**Tareas a realizar**
(1) Responde según el texto sobre la cabeza de Lagartijo:
(a) ¿Qué escultor pronunció la frase «Yo soy yo, Lagartijo era Lagartijo»?
(b) ¿En qué año murió Lagartijo?
(c) ¿En qué ciudad se celebraron corridas de toros para el proyecto de la estatua?
(2) Enumera todas las personas que se nombran en el texto sobre la cabeza de Lagartijo.
(3) Retoma el texto sobre la cabeza de Lagartijo en el punto donde se detiene y continúalo.

**Texto para analizar**
LA CABEZA DE LAGARTIJO

«Yo soy yo, Lagartijo era Lagartijo, y el Gran Capitán era el Gran Capitán”. Con estas palabras el escultor Mateo Inurria zanjaba la polémica cuando le preguntaron si la cabeza de su monumento al Gran Capitán era la del torero Lagartijo. 

La leyenda, por bella, merece ser cierta.

Tras la muerte de Lagartijo en el año 1900, desde el Ateneo de Madrid, un grupo de intelectuales  impulsó la idea de erigir en Córdoba una estatua que recordara en Córdoba al primer califa del toreo. El proyecto se puso en marcha, celebrándose varias corridas de toros en Alicante y encargándole la obra al escultor tarraconense Julio Antonio. La iniciativa pronto tuvo su eco en la prensa nacional. Nos cuenta Manuel Harazem en su libro La cuestión de las estatuas, que el tema fue objeto de burla por la mayoría de los medios, que no aceptaban que la primera estatua moderna de la Córdoba de Séneca y Maimónides se levantara para recordar a un torero. Refiere el autor que la puntilla se la dio la alta sociedad cordobesa, que desdeñosa como siempre, no aceptó que un torero invadiera un lugar reservado exclusivamente a las antiguas clases altas.

**Contenido del listado**
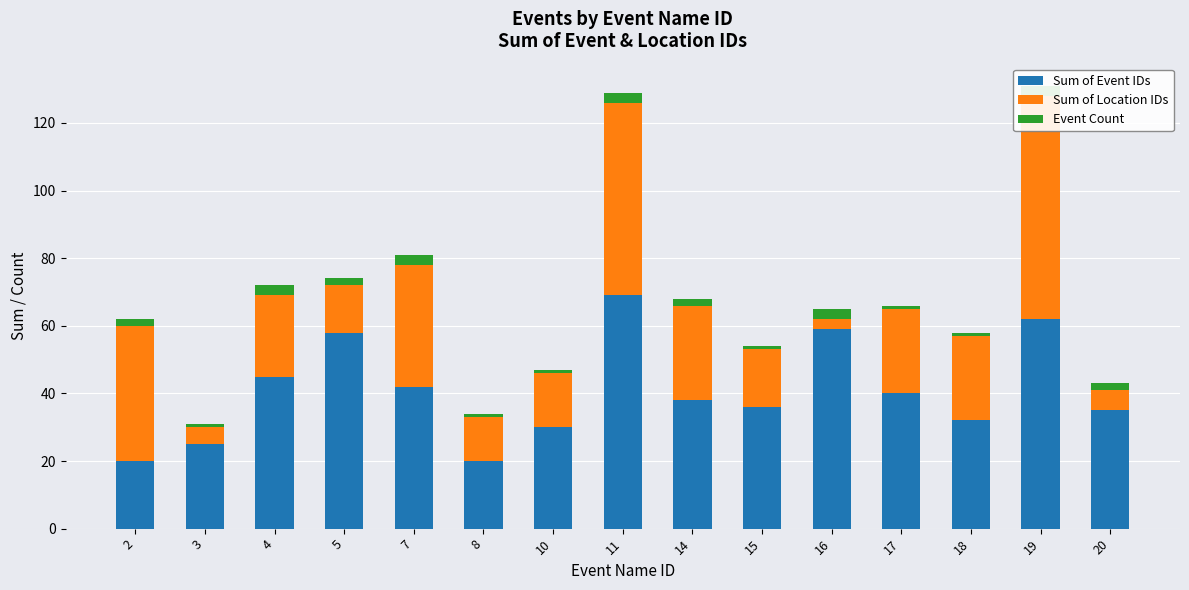

What is the difference between the highest and lowest values at 19?

63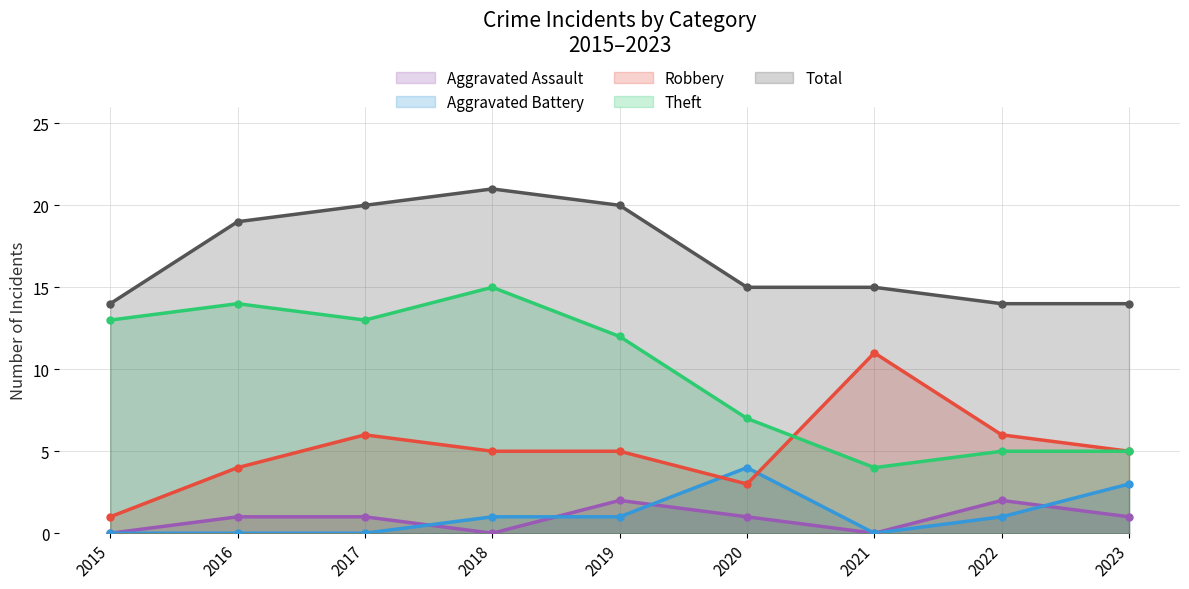

Is the value of Aggravated Battery at 2023 greater than the value of Aggravated Assault at 2017?

Yes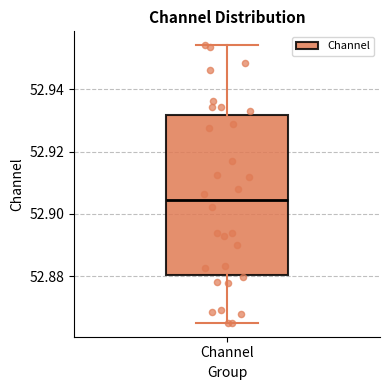

Transcribe this box plot: give where the median line is, the range the box spans, and where the two whiskers end, as read against the y-axis. The values are not printed on the chart, so give them approximately, as read against the axis.

median 52.904, box 52.880 to 52.932, whiskers 52.866 to 52.954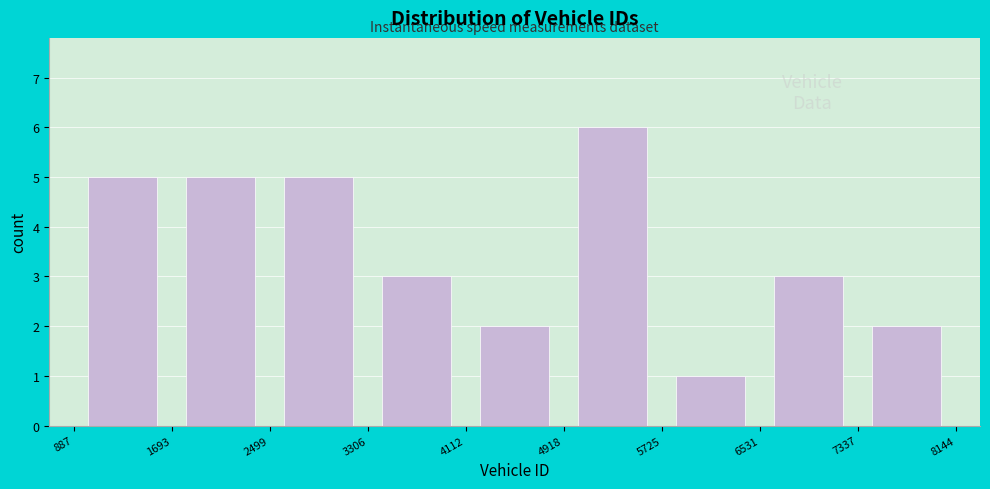

What is the height of the bar covering 2499 to 3306 on the x-axis? The values are not printed on the chart, so give them approximately, as read against the axis.

5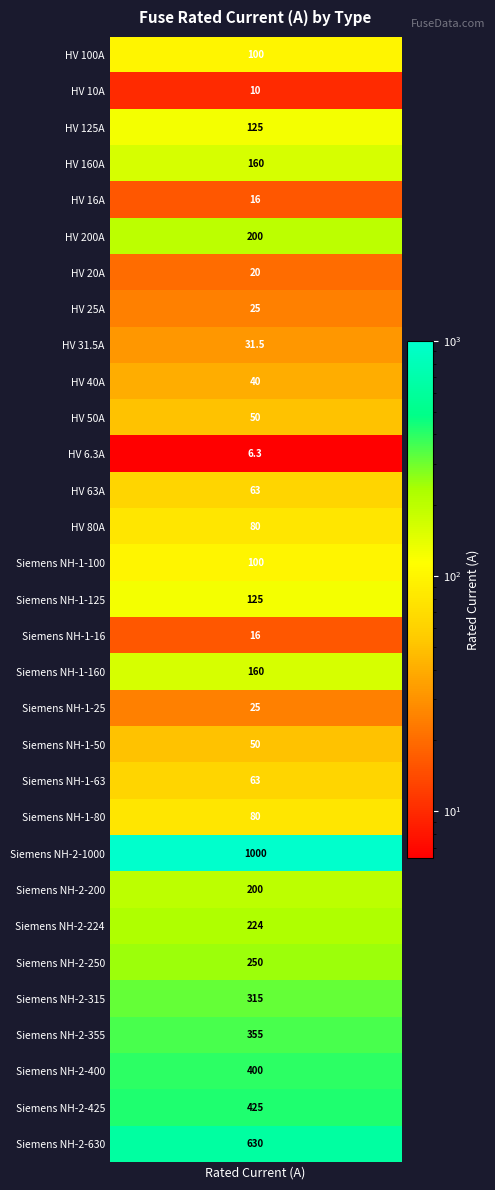

Reading right to left, transcribe all the data shown in this chart.

630.0	425.0	400.0	355.0	315.0	250.0	224.0	200.0	1000.0	80.0	63.0	50.0	25.0	160.0	16.0	125.0	100.0	80.0	63.0	6.3	50.0	40.0	31.5	25.0	20.0	200.0	16.0	160.0	125.0	10.0	100.0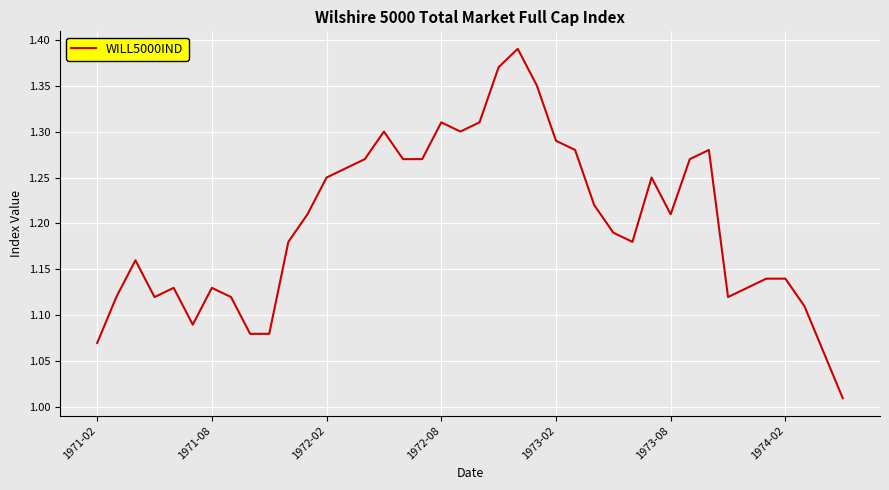

What is the difference between the maximum and minimum values?

0.4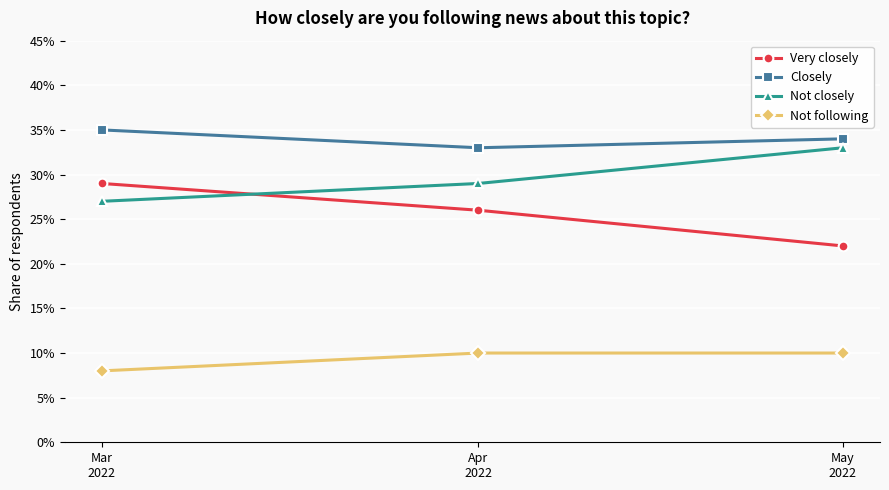

Does the chart have visible grid lines?

Yes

**Respuestas**
(1)
(a) Mateo Inurria.
(b) En 1900.
(c) En Alicante.

(2) Mateo Inurria, Lagartijo, el Gran Capitán, Julio Antonio, Manuel Harazem, Séneca y Maimónides.

(3)
Mateo Inurria y  Lagartijo fueron amigos. Su relación estuvo fundada en el interés cultural y la conciencia social de ambos. Decir que los dos eran de izquierdas es retrotraer un siglo la realidad actual. Del primero no cabe duda su compromiso político. De Rafael tenemos que recordar su comportamiento. Las famosas “cercas de Lagartijo”, en las que el torero ocupaba a los sin trabajo de Córdoba, es una buena muestra de su forma de ser y pensar. Junto a la amistad de ambos personajes existió por parte de Inurria un interés artístico en la figura de su amigo, inspirado en la personalidad del torero y en la valoración plástica de sus rasgos, como escribe Ramón Montes Ruiz  en su libro sobre el escultor cordobés editado por el Ayuntamiento de Córdoba junto con otras instituciones (2012).

Fue la muerte de Lagartijo la que abrió el interés artístico del escultor cordobés.  Inurria le hizo un vaciado de escayola al rostro y mano del torero su lecho de muerte. Montes Ruiz fecha en 1903 los dos bustos que el escultor le realizó. El primero se puede en el Mueso Taurino de Córdoba y el Segundo en el Museo de Bellas Artes de la Ciudad. Un encargo de la familia del torero muerto pudo ser el origen de estas dos obras. Sin embargo este tercer proyecto no llegó a buen puerto, y un desacuerdo sobre el precio hizo que Inurria destrozara la efigie encargada a golpe de martillo afirmando “haré otro busto para mí, a gusto mío. Tal como yo empiezo a sentir la escultura”. Ese paso del realismo al idealismo no puede perderse de vista en la historia que queda por contar.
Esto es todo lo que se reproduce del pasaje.